Common mistakes made by organisations include not being open with staff about outsourcing plans from the start and, in the worst cases, employees finding out about an offshore deal by reading an article in the press.
With a growing number of UK companies moving IT systems and administrative functions to lower-cost countries such as India, IT managers need to be prepared to help to negotiate and to sell a deal to the workforce.
Unions have threatened strike action if offshore agreements result in compulsory redundancies and many organisaitons are reluctant to publicise offshore deals.
IT directors should be part of a management "Swat" team that co-ordinates communication about an offshore deal to staff and to the media, according to Kerry Hallard, director of communications at the National Outsourcing Association, whose members are drawn from business IT users, suppliers and consultancies.
Companies need to have an open-door policy after a deal is announced, allocating time for managers to answer employees' questions and concerns. "If you have disharmony in the workforce it can spread like wildfire," she said.
There should also be clear communication on the implications of the deal for staff.
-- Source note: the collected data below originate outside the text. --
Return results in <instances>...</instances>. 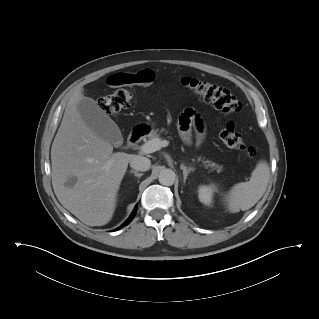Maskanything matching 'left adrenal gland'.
Masks as SVG:
<instances>
[{
    "mask_svg": "<svg viewBox=\"0 0 319 319\" xmlns=\"http://www.w3.org/2000/svg\"><path fill=\"white\" fill-rule=\"evenodd\" d=\"M180 168L181 170H183V181L184 183L186 182V179L188 177V174L191 172V171H194V168L193 167H186L184 166L183 164L180 165Z\"/></svg>",
    "mask_w": 319,
    "mask_h": 319,
    "instance_id": "1",
    "label": "left adrenal gland"
}]
</instances>
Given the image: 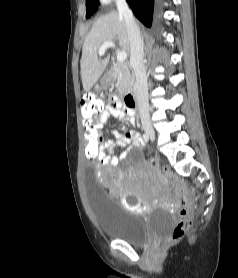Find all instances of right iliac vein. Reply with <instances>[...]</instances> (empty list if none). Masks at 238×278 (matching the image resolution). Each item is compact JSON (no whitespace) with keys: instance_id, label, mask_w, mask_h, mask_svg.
<instances>
[{"instance_id":"obj_1","label":"right iliac vein","mask_w":238,"mask_h":278,"mask_svg":"<svg viewBox=\"0 0 238 278\" xmlns=\"http://www.w3.org/2000/svg\"><path fill=\"white\" fill-rule=\"evenodd\" d=\"M146 134L150 137L151 140L155 139V132L153 130V128L149 125H146L144 127Z\"/></svg>"}]
</instances>
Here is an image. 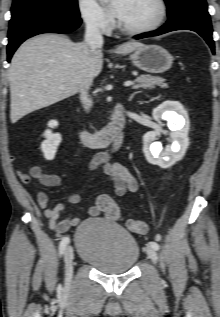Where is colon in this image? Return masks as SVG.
<instances>
[{
    "instance_id": "5ec220e1",
    "label": "colon",
    "mask_w": 220,
    "mask_h": 317,
    "mask_svg": "<svg viewBox=\"0 0 220 317\" xmlns=\"http://www.w3.org/2000/svg\"><path fill=\"white\" fill-rule=\"evenodd\" d=\"M103 211L110 220H119L121 218L120 208L112 198H106L103 201ZM127 226L130 231L137 234H145L147 232L146 223L138 219H129Z\"/></svg>"
}]
</instances>
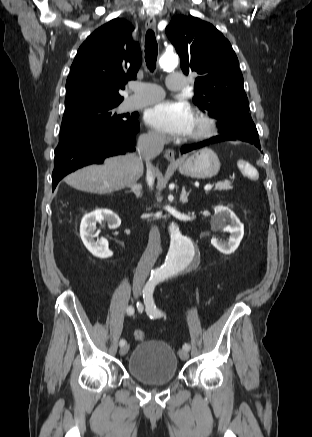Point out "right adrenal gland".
Wrapping results in <instances>:
<instances>
[{
  "mask_svg": "<svg viewBox=\"0 0 312 437\" xmlns=\"http://www.w3.org/2000/svg\"><path fill=\"white\" fill-rule=\"evenodd\" d=\"M126 192H132L135 194L137 198H141L142 196V185L139 183H135L130 187V191Z\"/></svg>",
  "mask_w": 312,
  "mask_h": 437,
  "instance_id": "2a0ac1e0",
  "label": "right adrenal gland"
}]
</instances>
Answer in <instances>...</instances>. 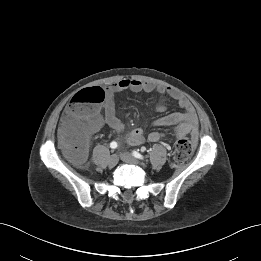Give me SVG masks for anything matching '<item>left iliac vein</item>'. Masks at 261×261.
Masks as SVG:
<instances>
[{"label": "left iliac vein", "instance_id": "obj_1", "mask_svg": "<svg viewBox=\"0 0 261 261\" xmlns=\"http://www.w3.org/2000/svg\"><path fill=\"white\" fill-rule=\"evenodd\" d=\"M120 158L126 163L135 164V165L140 164L139 160H137L134 156H132L130 153L127 152L120 153Z\"/></svg>", "mask_w": 261, "mask_h": 261}]
</instances>
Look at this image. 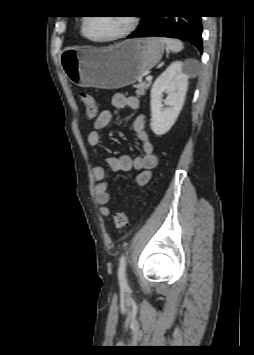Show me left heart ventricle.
<instances>
[{"label":"left heart ventricle","instance_id":"1","mask_svg":"<svg viewBox=\"0 0 254 355\" xmlns=\"http://www.w3.org/2000/svg\"><path fill=\"white\" fill-rule=\"evenodd\" d=\"M128 22L129 19L126 16L91 17L87 22L86 32L92 38H109L123 31Z\"/></svg>","mask_w":254,"mask_h":355}]
</instances>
For example, they need to know how many employees will be transferred to the supplier and whether they will be covered by Tupe employment legislation, which guarantees their existing terms and conditions when transferring to the new supplier.
Staff who will lose their jobs need to be given coaching and time - at least two days a month - to find a new one, said Hallard.
Recruitment consultants can help those facing redundancy to find work, although some firms may feel this encourages a further exodus of staff, she added.